Lovecraft’s Enduring Influence

In his introduction to H.P. Lovecraft’s “The Dream-Quest of Unknown Kadath,” Ballantine Books consulting editor Lin Carter writes: “He loved cats and ice cream, and ancient Rome; the Colonial architecture of his native Providence, and Arthur Machen’s stories … He loathed modernity and mechanization, cold weather, and anything that had to do with the sea … And somehow, out of this mélange of quaint pretensions … he became the author of some of the finest and most enduring supernatural fiction that has been written in this country since the days of that other Providence gentleman, Edgar Allen Poe.”

Born in 1890 and dead at the age of 47, Howard Phillips Lovecraft was largely unknown during his lifetime, outside the world of pulp magazines where his stories appeared. However, he was a prolific letter writer, and he maintained regular correspondence with Conan the Barbarian creator Robert E. Howard, “Psycho” author Robert Bloch, and others.
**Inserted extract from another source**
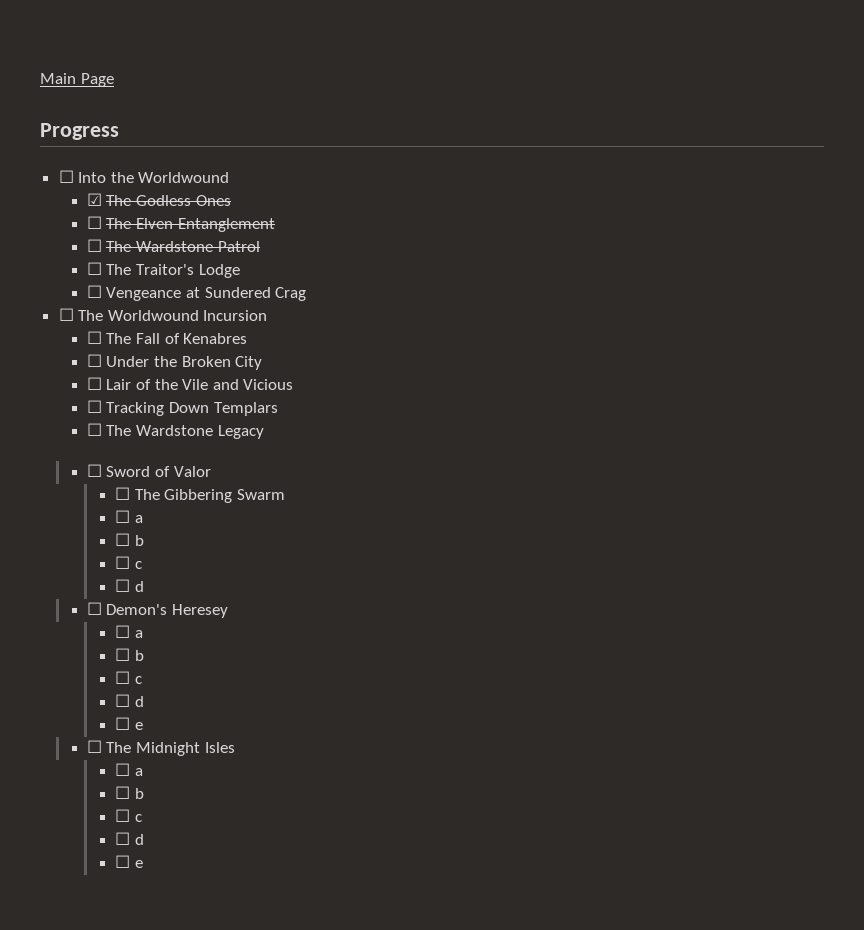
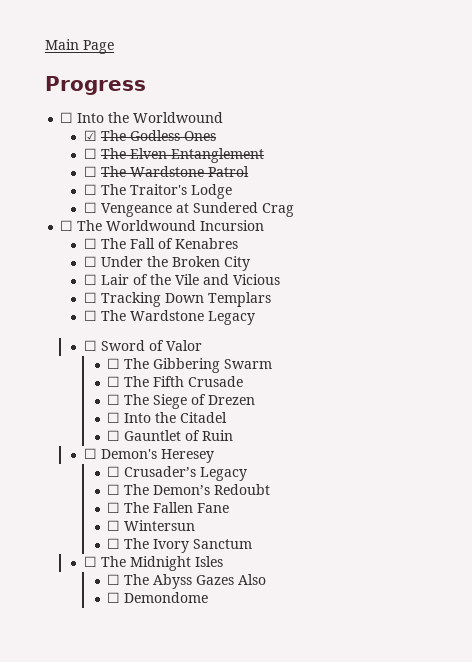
[134,515,143,523] [114,533,144,546] [114,556,142,569] [114,579,144,592] a // ☐ b // ☐ c // ☐ d -> [124,376,244,387] [107,394,256,409] [107,412,228,423] [107,430,234,441] The Fifth Crusade // ☐ The Siege of Drezen // ☐ Into the Citadel // ☐ Gauntlet of Ruin
[134,630,143,638] [114,648,144,661] [114,671,142,684] [114,694,144,707] [114,717,143,730] a // ☐ b // ☐ c // ☐ d // ☐ e -> [124,466,248,481] [107,484,271,495] [107,502,230,513] [107,520,196,531] [107,538,253,553] Crusader’s Legacy // ☐ The Demon’s Redoubt // ☐ The Fallen Fane // ☐ Wintersun // ☐ The Ivory Sanctum
[134,768,143,776] [114,786,144,799] [114,809,142,822] [114,832,144,845] [114,855,143,868] a // ☐ b // ☐ c // ☐ d // ☐ e -> [124,574,267,589] [107,592,209,603] The Abyss Gazes Also // ☐ Demondome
Some of them, notably author August Derleth, expanded on Lovecraft’s stories — with his blessing — and continued to do so after his death. Thanks to their efforts, new generations became aware of Lovecraft’s work, which continues to influence writers, filmmakers, game developers, artists, musicians, and others to this day.

Lovecraft’s short story “The Outsider” provided some of the influence for Amnesia: The Dark Descent. His brief piece “The Statement of Randolph Carter” held sway too, as a member of the Frictional Games development team notes on the company’s blog: “It is very short and a perfect example of fear of the unknown. This story really got to under my skin and has served as an important influence when coming up with good scares for our horror games.” (A link to the complete “The Statement of Randolph Carter” can be found at that blog post.)

Lovecraft’s influence is so strong that Frictional named its 3D game engine HPL. Version 2, which enables creepier graphics and spookier environments, was used to create Amnesia. An included editor lets you build your own levels and modify the game’s objects, physics, and more. You can share your efforts with other players at Frictional’s Amnesia forum. You can load new levels through the Custom Story option in the game’s main menu.